Ace se lève et marche de long en large dans un excès de colère. Au bout de ce qui semble être une éternité, il s'arrête devant Luffy et moi et nous regarde tour à tour. Bizarrement, je sais déjà ce qu'il va nous demander.
- Bon sang mais pourquoi vous me suivez ?! Qu'est-ce que vous avez à tant vouloir devenir mon ami ? Vous êtes bigleux ou quoi ?! Regardez un peu ce que je vous ai fait subir et tout ça parce que vous tenez absolument à me suivre !
J'allais lui répondre que ça faisait un certain temps que je ne le poursuivais plus mais Luffy me précède en s'époumonant :
- MAIS MOI J'AI PERSONNE D'AUTRE !
Des dizaines d'oiseaux se sont envolés d'un même battement d'aile. Plus personne n'ose dire quoi que ce soit. En fait, j'ai l'impression qu'on attend tous que Luffy continue sur sa lancée. Justement, après s'être essuyé le nez, le garçon poursuit :
- J'peux pas retourner à Fushia. Je déteste les brigands des montagnes et puis toi et Akira n'êtes jamais là. Si j'avais pas essayé de te suivre, Ace, je serai resté tout seul ! Et y a pas pire que la solitude !
Mon cœur se serre douloureusement. Il a raison sur toute la ligne. Je n'ai jamais pris la peine de lui demander s'il voulait passer la journée avec moi. Je me suis contentée de le soigner de temps et temps et ce fait ne me prenait que quelques minutes. De plus, la solitude est belle et bien la chose la plus terrifiante qui existe. Je ne peux que le soutenir dans cette affirmation :
- Luffy dit vrai. Et puis ce n'est pas tout. Ace, tu possèdes quelque chose que les gens de cette île, y comprit la bande à Dadan, n'ont pas. Je l'ai tout de suite senti lorsque je t'ai rencontré et je pense que c'est pour cela que je t'ai suivi sans relâche pendant très longtemps.
Je me tourne vers Sabo.
- En un regard j'ai saisi que tu étais comme Ace. Vous êtes tous les deux dans une bulle que personne ne peut percer ou imiter. J'ai longuement observé les habitants du Grey Terminal et je n'en ai vu aucun qui vous ressemblait.
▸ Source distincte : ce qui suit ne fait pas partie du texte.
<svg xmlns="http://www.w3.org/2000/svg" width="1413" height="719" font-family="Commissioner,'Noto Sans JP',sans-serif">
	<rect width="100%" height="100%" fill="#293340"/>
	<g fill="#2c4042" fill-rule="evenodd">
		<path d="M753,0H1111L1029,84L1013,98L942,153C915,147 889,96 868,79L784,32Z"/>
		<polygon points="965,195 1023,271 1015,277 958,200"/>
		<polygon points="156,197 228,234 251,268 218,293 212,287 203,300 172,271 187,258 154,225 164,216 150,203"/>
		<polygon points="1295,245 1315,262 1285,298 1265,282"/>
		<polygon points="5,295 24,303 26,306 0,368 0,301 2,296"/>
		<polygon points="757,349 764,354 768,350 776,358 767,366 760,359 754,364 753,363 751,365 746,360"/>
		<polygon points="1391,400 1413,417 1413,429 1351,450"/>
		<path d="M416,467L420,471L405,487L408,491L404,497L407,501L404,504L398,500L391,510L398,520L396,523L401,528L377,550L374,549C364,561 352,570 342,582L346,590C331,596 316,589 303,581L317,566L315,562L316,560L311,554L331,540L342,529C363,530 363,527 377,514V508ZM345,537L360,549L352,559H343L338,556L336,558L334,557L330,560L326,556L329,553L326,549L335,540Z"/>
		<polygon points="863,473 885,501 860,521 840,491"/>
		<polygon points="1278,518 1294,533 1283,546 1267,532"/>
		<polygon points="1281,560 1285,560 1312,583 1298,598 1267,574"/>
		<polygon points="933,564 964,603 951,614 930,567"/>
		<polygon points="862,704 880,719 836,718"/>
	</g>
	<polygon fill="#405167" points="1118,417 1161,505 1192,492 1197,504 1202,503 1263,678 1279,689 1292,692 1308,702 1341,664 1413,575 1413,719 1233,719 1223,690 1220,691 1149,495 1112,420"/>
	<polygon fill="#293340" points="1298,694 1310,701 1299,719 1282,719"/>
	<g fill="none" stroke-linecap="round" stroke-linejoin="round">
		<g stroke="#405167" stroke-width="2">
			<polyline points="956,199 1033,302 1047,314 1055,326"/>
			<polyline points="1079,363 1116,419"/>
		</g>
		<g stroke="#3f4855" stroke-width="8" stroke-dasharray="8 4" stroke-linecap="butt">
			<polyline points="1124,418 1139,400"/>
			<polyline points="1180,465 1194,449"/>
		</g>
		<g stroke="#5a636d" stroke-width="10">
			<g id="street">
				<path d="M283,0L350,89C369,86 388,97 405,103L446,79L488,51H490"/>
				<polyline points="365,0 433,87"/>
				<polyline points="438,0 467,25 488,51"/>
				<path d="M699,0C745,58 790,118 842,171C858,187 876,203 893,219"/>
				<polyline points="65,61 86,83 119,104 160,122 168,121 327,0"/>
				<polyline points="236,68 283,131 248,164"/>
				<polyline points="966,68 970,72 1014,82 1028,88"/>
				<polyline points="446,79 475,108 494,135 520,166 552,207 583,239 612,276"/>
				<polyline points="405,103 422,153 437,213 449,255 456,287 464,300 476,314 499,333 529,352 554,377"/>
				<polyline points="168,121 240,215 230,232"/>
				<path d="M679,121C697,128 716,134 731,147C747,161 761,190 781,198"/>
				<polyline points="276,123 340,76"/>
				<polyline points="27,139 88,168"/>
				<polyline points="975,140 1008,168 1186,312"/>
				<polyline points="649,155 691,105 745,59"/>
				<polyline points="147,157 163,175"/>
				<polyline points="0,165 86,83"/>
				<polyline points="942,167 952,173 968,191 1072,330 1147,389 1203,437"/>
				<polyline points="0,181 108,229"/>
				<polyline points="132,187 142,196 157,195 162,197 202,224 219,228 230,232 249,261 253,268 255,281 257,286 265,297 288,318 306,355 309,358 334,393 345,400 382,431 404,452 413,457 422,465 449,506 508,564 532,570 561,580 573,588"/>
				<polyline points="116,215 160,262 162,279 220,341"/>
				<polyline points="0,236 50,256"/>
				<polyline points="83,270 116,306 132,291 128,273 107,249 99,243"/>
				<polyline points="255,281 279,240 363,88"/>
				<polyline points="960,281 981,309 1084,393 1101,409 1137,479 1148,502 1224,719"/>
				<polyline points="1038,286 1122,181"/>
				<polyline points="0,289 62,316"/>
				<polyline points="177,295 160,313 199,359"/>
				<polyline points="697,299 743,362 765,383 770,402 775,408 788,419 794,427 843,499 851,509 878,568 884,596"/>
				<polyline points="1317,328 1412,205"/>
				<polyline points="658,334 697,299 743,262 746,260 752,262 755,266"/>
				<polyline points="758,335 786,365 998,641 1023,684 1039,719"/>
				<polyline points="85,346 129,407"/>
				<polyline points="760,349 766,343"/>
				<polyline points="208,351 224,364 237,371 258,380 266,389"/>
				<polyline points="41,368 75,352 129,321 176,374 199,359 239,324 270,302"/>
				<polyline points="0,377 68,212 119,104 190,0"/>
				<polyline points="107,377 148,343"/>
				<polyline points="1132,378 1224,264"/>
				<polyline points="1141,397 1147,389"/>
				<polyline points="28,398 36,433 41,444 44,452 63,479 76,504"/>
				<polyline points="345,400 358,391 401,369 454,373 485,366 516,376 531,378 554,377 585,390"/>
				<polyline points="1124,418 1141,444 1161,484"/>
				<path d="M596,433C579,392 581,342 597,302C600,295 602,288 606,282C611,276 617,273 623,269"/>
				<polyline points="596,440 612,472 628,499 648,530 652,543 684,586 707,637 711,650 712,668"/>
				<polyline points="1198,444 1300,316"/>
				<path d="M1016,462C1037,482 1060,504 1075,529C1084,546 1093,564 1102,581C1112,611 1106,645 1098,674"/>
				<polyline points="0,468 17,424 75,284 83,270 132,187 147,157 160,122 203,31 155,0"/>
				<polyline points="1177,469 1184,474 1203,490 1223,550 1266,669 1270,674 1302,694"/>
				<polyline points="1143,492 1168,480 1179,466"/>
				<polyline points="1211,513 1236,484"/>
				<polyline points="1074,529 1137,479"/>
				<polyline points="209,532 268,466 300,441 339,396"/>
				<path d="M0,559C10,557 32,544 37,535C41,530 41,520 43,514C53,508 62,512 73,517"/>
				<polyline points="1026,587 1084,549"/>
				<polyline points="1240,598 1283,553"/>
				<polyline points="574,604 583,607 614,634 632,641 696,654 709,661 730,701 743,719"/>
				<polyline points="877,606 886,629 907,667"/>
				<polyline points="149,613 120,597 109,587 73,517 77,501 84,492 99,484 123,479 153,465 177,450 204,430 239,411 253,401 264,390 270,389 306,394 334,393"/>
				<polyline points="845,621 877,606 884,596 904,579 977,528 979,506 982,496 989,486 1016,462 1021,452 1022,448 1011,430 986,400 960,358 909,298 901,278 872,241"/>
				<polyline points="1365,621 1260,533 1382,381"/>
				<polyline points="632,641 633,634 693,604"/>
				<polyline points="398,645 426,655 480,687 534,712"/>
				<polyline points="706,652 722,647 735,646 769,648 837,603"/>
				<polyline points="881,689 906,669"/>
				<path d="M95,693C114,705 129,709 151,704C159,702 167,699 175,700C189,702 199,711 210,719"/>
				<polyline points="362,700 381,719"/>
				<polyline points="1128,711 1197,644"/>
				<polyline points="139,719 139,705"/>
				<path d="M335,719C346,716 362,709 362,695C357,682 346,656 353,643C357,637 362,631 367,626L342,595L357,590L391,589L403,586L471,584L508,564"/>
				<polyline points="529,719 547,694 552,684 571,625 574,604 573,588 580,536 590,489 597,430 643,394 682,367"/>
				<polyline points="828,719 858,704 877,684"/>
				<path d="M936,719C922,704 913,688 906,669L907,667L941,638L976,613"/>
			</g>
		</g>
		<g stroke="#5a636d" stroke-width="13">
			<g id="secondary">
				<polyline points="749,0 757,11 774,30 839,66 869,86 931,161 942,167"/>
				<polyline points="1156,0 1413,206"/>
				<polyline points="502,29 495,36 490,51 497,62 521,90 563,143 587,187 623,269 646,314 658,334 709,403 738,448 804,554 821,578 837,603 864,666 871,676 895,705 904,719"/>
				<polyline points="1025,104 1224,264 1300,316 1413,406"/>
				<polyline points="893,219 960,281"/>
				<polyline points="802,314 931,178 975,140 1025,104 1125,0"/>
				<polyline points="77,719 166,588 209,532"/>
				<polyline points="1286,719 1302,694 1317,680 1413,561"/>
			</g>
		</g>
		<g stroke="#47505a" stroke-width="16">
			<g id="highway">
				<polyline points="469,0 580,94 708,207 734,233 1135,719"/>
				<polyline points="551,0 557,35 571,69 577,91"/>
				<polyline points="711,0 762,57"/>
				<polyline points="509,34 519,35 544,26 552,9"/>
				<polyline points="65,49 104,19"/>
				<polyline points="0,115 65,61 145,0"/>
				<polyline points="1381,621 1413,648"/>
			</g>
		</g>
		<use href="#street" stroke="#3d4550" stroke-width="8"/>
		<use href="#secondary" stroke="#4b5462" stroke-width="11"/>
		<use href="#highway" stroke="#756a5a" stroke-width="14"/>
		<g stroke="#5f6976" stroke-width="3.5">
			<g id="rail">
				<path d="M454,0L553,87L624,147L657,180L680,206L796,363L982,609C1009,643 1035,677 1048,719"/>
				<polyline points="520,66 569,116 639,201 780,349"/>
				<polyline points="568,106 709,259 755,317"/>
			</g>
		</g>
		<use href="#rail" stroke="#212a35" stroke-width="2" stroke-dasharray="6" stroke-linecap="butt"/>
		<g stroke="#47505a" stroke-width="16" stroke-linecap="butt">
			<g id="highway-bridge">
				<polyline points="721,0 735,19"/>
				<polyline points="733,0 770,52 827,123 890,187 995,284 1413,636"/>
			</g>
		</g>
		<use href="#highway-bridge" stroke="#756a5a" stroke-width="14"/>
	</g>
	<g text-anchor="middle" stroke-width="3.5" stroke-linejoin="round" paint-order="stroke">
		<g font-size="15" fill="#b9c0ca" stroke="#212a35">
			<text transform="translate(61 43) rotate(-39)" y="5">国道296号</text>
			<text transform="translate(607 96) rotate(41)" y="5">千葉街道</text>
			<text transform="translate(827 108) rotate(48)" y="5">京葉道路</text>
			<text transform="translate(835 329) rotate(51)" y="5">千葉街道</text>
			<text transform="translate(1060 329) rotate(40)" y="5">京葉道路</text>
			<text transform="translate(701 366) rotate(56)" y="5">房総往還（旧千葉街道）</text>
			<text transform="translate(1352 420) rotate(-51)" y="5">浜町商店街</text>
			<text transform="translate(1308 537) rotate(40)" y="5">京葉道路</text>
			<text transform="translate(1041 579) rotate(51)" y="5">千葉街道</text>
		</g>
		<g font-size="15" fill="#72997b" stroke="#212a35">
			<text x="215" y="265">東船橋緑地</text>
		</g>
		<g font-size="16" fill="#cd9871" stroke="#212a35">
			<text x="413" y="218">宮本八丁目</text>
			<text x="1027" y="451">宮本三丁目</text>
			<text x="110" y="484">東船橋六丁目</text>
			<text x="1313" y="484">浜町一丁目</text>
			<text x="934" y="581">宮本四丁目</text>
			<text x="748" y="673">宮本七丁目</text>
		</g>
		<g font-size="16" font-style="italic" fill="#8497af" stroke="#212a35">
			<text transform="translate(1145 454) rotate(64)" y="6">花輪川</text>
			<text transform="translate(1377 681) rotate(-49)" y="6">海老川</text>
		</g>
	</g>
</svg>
Je m'arrête quelques secondes pour reprendre ma respiration. Je n'ai pas le temps d'être surprise par ce long discours qui ne me ressemble pas.
- Avec vous les choses peuvent changer. J'en suis certaine. N'est-ce pas Luffy ?
Ce dernier hoche vivement sa tête. Je lui souris, soulagée de constater qu'il est du même avis que moi.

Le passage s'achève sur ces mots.